═══ DATA SHOWN

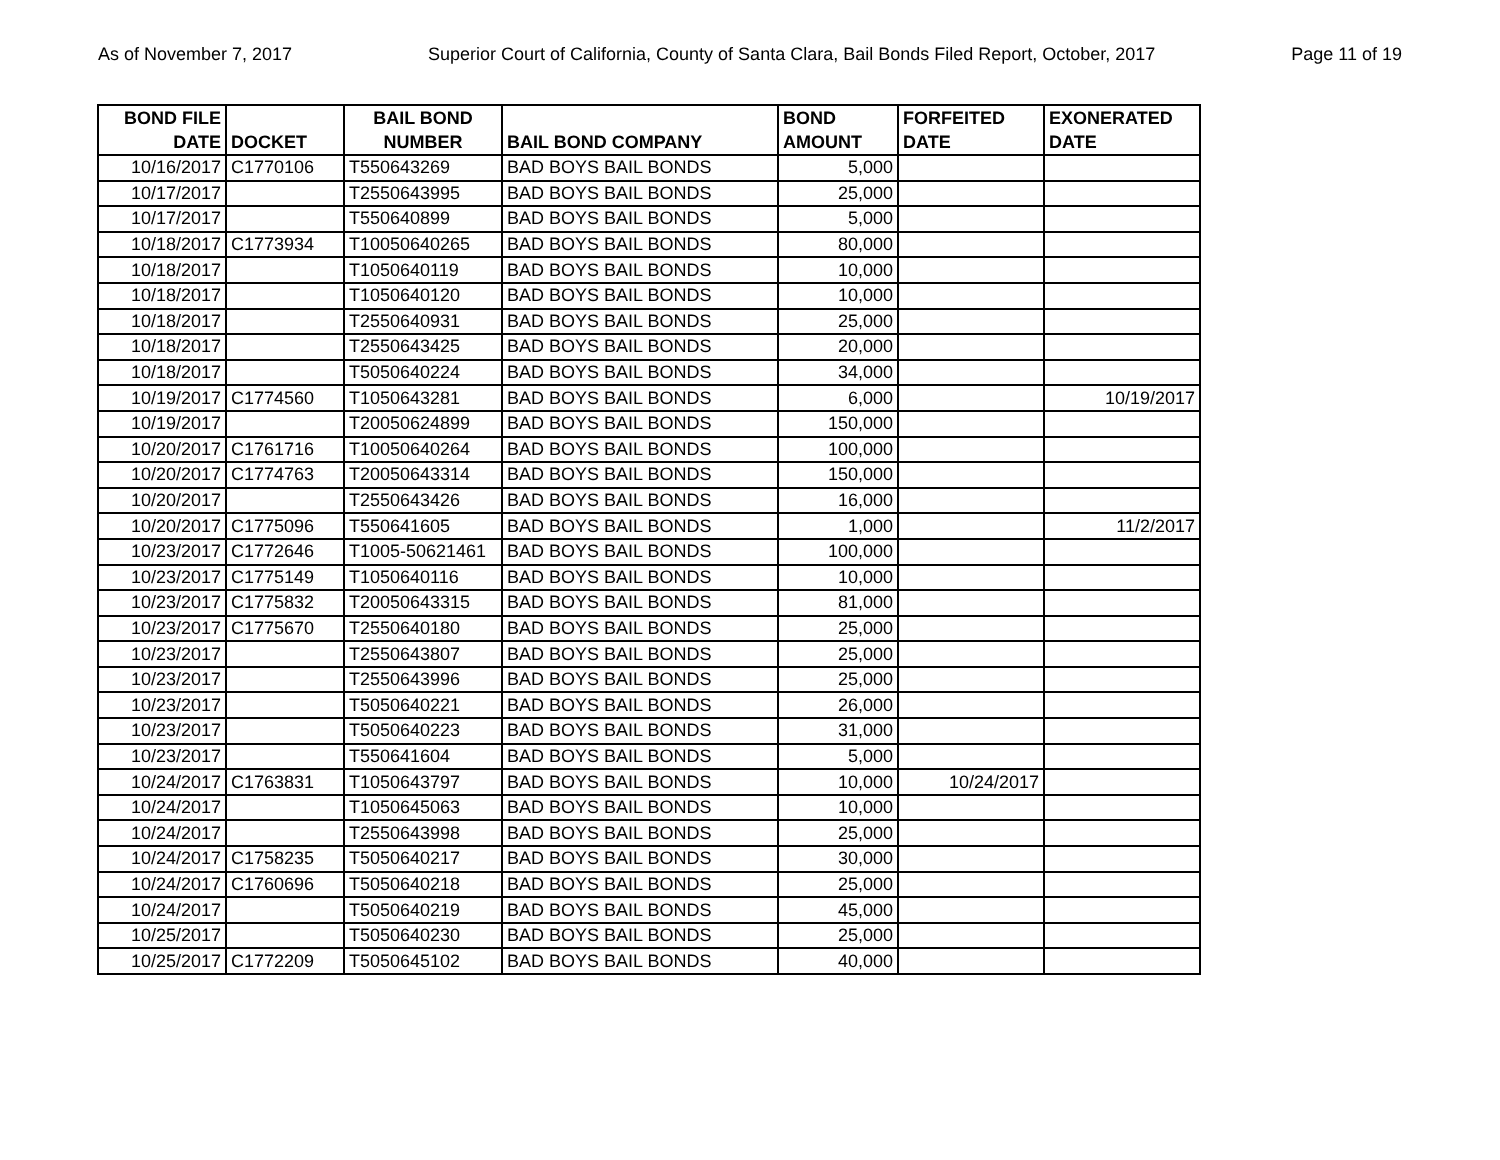As of November 7, 2017 Superior Court of California, County of Santa Clara, Bail Bonds Filed Report, October, 2017 Page 11 of 19
| BOND FILE DATE | DOCKET | BAIL BOND NUMBER | BAIL BOND COMPANY | BOND AMOUNT | FORFEITED DATE | EXONERATED DATE |
| --- | --- | --- | --- | --- | --- | --- |
| 10/16/2017 | C1770106 | T550643269 | BAD BOYS BAIL BONDS | 5,000 | | |
| 10/17/2017 | | T2550643995 | BAD BOYS BAIL BONDS | 25,000 | | |
| 10/17/2017 | | T550640899 | BAD BOYS BAIL BONDS | 5,000 | | |
| 10/18/2017 | C1773934 | T10050640265 | BAD BOYS BAIL BONDS | 80,000 | | |
| 10/18/2017 | | T1050640119 | BAD BOYS BAIL BONDS | 10,000 | | |
| 10/18/2017 | | T1050640120 | BAD BOYS BAIL BONDS | 10,000 | | |
| 10/18/2017 | | T2550640931 | BAD BOYS BAIL BONDS | 25,000 | | |
| 10/18/2017 | | T2550643425 | BAD BOYS BAIL BONDS | 20,000 | | |
| 10/18/2017 | | T5050640224 | BAD BOYS BAIL BONDS | 34,000 | | |
| 10/19/2017 | C1774560 | T1050643281 | BAD BOYS BAIL BONDS | 6,000 | | 10/19/2017 |
| 10/19/2017 | | T20050624899 | BAD BOYS BAIL BONDS | 150,000 | | |
| 10/20/2017 | C1761716 | T10050640264 | BAD BOYS BAIL BONDS | 100,000 | | |
| 10/20/2017 | C1774763 | T20050643314 | BAD BOYS BAIL BONDS | 150,000 | | |
| 10/20/2017 | | T2550643426 | BAD BOYS BAIL BONDS | 16,000 | | |
| 10/20/2017 | C1775096 | T550641605 | BAD BOYS BAIL BONDS | 1,000 | | 11/2/2017 |
| 10/23/2017 | C1772646 | T1005-50621461 | BAD BOYS BAIL BONDS | 100,000 | | |
| 10/23/2017 | C1775149 | T1050640116 | BAD BOYS BAIL BONDS | 10,000 | | |
| 10/23/2017 | C1775832 | T20050643315 | BAD BOYS BAIL BONDS | 81,000 | | |
| 10/23/2017 | C1775670 | T2550640180 | BAD BOYS BAIL BONDS | 25,000 | | |
| 10/23/2017 | | T2550643807 | BAD BOYS BAIL BONDS | 25,000 | | |
| 10/23/2017 | | T2550643996 | BAD BOYS BAIL BONDS | 25,000 | | |
| 10/23/2017 | | T5050640221 | BAD BOYS BAIL BONDS | 26,000 | | |
| 10/23/2017 | | T5050640223 | BAD BOYS BAIL BONDS | 31,000 | | |
| 10/23/2017 | | T550641604 | BAD BOYS BAIL BONDS | 5,000 | | |
| 10/24/2017 | C1763831 | T1050643797 | BAD BOYS BAIL BONDS | 10,000 | 10/24/2017 | |
| 10/24/2017 | | T1050645063 | BAD BOYS BAIL BONDS | 10,000 | | |
| 10/24/2017 | | T2550643998 | BAD BOYS BAIL BONDS | 25,000 | | |
| 10/24/2017 | C1758235 | T5050640217 | BAD BOYS BAIL BONDS | 30,000 | | |
| 10/24/2017 | C1760696 | T5050640218 | BAD BOYS BAIL BONDS | 25,000 | | |
| 10/24/2017 | | T5050640219 | BAD BOYS BAIL BONDS | 45,000 | | |
| 10/25/2017 | | T5050640230 | BAD BOYS BAIL BONDS | 25,000 | | |
| 10/25/2017 | C1772209 | T5050645102 | BAD BOYS BAIL BONDS | 40,000 | | |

══════

HOW TO COMPLETE THIS TASK
Every line from the one that contains "T1050645063 | BAD" down to and including the last line of the records above must be set down exactly, with nothing else.

SOLUTION TO THIS EXERCISE
| 10/24/2017 | | T1050645063 | BAD BOYS BAIL BONDS | 10,000 | | |
| 10/24/2017 | | T2550643998 | BAD BOYS BAIL BONDS | 25,000 | | |
| 10/24/2017 | C1758235 | T5050640217 | BAD BOYS BAIL BONDS | 30,000 | | |
| 10/24/2017 | C1760696 | T5050640218 | BAD BOYS BAIL BONDS | 25,000 | | |
| 10/24/2017 | | T5050640219 | BAD BOYS BAIL BONDS | 45,000 | | |
| 10/25/2017 | | T5050640230 | BAD BOYS BAIL BONDS | 25,000 | | |
| 10/25/2017 | C1772209 | T5050645102 | BAD BOYS BAIL BONDS | 40,000 | | |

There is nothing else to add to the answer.